Je absolwenci zostali też dziennikarzami (Zbigniew Balcewicz, Leokadia Drozd, Kazimierz Uściło), są też lekarze, poeci, w ciągu swego życia zawodowego byli dyrektorami szkół, zastępcami dyrektorów, kierownikami placówek kultury.
Podziękowania zasłużonym nauczycielom i organizatorom składali też: Grażyna Siwicka, b. wicedyrektor „Mickiewiczówki”, Kazimierz Uściło, dziś znany tłumacz książek z polskiego na język litewski, nauczyciele Anna Aleksandrowicz i Adolf Kodź, Zofia Moroz, b. wicedyrektor Gimnazjum im. J. I. Kraszewskiego, Jan Sienkiewicz, dziennikarz, Władysława Orszewska-Kursevičienė, poetka, członek Związku Literatów Litwy.
Na uroczystości poświęconej Szkole Pedagogicznej w Trokach i Nowej Wilejce pięknie wystąpił Polski Ludowy Zespół Pieśni i Tańca „Ojcowizna” z obrazkami na ludowo i patriotycznie.
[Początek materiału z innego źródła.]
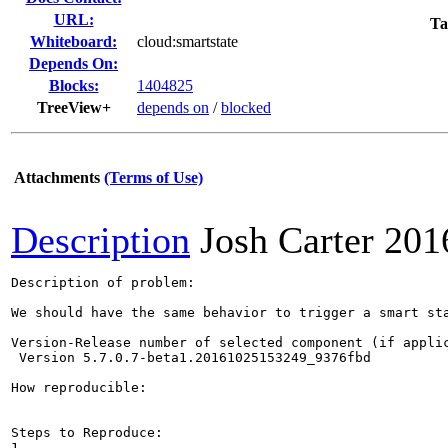
URL:
Ta
Whiteboard:
cloud:smartstate
Depends On:
Blocks:
1404825
TreeView+
depends on
/
blocked
Attachments
(Terms of Use)
Description
Josh Carter
201
Description of problem:

We should have the same behavior to trigger a smart st
Version-Release number of selected component (if applic
 Version 5.7.0.7-beta1.20161025153249_9376fbd 

How reproducible:

Steps to Reproduce:

1.
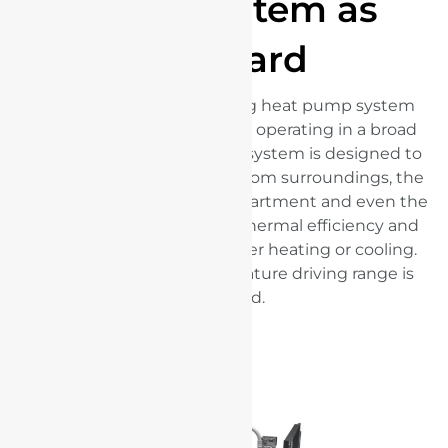
pump system as
standard
An advanced energy-saving heat pump system
comes as standard. Reliably operating in a broad
range of temperatures, the system is designed to
highly utilise residual heat from surroundings, the
powertrain, passenger compartment and even the
batteries. It enhances the thermal efficiency and
reduces energy loss whether heating or cooling.
Therefore, the low-temperature driving range is
increased.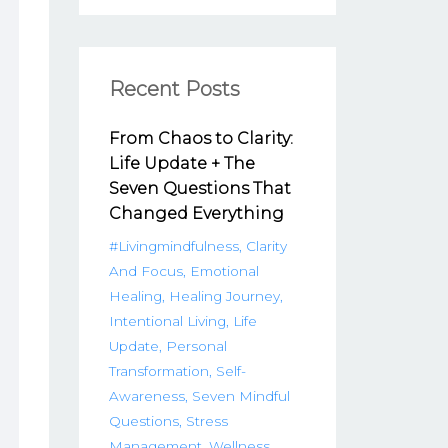
Recent Posts
From Chaos to Clarity:
Life Update + The
Seven Questions That
Changed Everything
#livingmindfulness
Clarity
And Focus
Emotional
Healing
Healing Journey
Intentional Living
Life
Update
Personal
Transformation
Self-
Awareness
Seven Mindful
Questions
Stress
Management
Wellness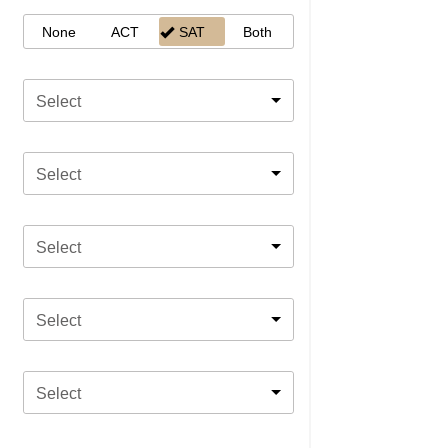
None
ACT
SAT
Both
Select
Select
Select
Select
Select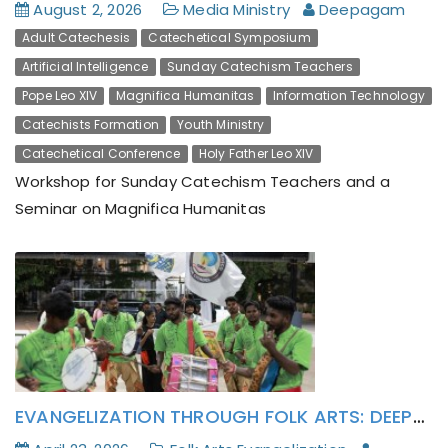
August 2, 2026
Media Ministry
Deepagam
Adult Catechesis
Catechetical Symposium
Artificial Intelligence
Sunday Catechism Teachers
Pope Leo XIV
Magnifica Humanitas
Information Technology
Catechists Formation
Youth Ministry
Catechetical Conference
Holy Father Leo XIV
Workshop for Sunday Catechism Teachers and a
Seminar on Magnifica Humanitas
The Parish Catechism Teachers and Deepagam
Lay Activists has formatively attended to Pope
Leo XIV’s Encyclical Magnifica Humanitas
EVANGELIZATION THROUGH FOLK ARTS: DEEPAGAM’S KALAI-VAZHI IRAI-MOZHI JOURNEY CULMINATES IN POLUR PARISH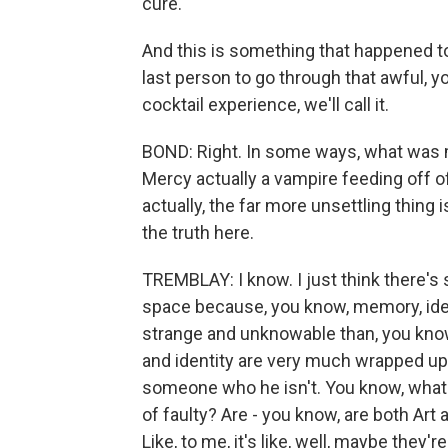
cure.
And this is something that happened t
last person to go through that awful, y
cocktail experience, we'll call it.
BOND: Right. In some ways, what was mo
Mercy actually a vampire feeding off o
actually, the far more unsettling thing i
the truth here.
TREMBLAY: I know. I just think there's 
space because, you know, memory, iden
strange and unknowable than, you know
and identity are very much wrapped up i
someone who he isn't. You know, what i
of faulty? Are - you know, are both Art a
Like, to me, it's like, well, maybe they'r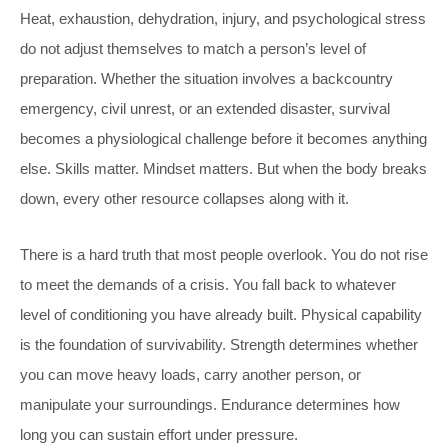
Heat, exhaustion, dehydration, injury, and psychological stress
do not adjust themselves to match a person’s level of
preparation. Whether the situation involves a backcountry
emergency, civil unrest, or an extended disaster, survival
becomes a physiological challenge before it becomes anything
else. Skills matter. Mindset matters. But when the body breaks
down, every other resource collapses along with it.
There is a hard truth that most people overlook. You do not rise
to meet the demands of a crisis. You fall back to whatever
level of conditioning you have already built. Physical capability
is the foundation of survivability. Strength determines whether
you can move heavy loads, carry another person, or
manipulate your surroundings. Endurance determines how
long you can sustain effort under pressure.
Wszyscy składali wyrazy uznania grupie organizacyjnej spotkania, a przede wszystkim Michałowi Treszczyńskiemu, któremu współorganizator Jadwiga Sinkiewicz w imieniu zebranych serdecznie dziękowała. Wsparcia organizatorom udzielili: Senat Rzeczypospolitej, samorząd rejonu wileńskiego, samorząd rejonu solecznickiego i prywatnie Waldemar Tomaszewski, którego śp. ojciec Władysław właśnie ukończył Szkołę Pedagogiczną w Trokach. Uchwalono, że takie spotkania mają się odbywać co dwa lata.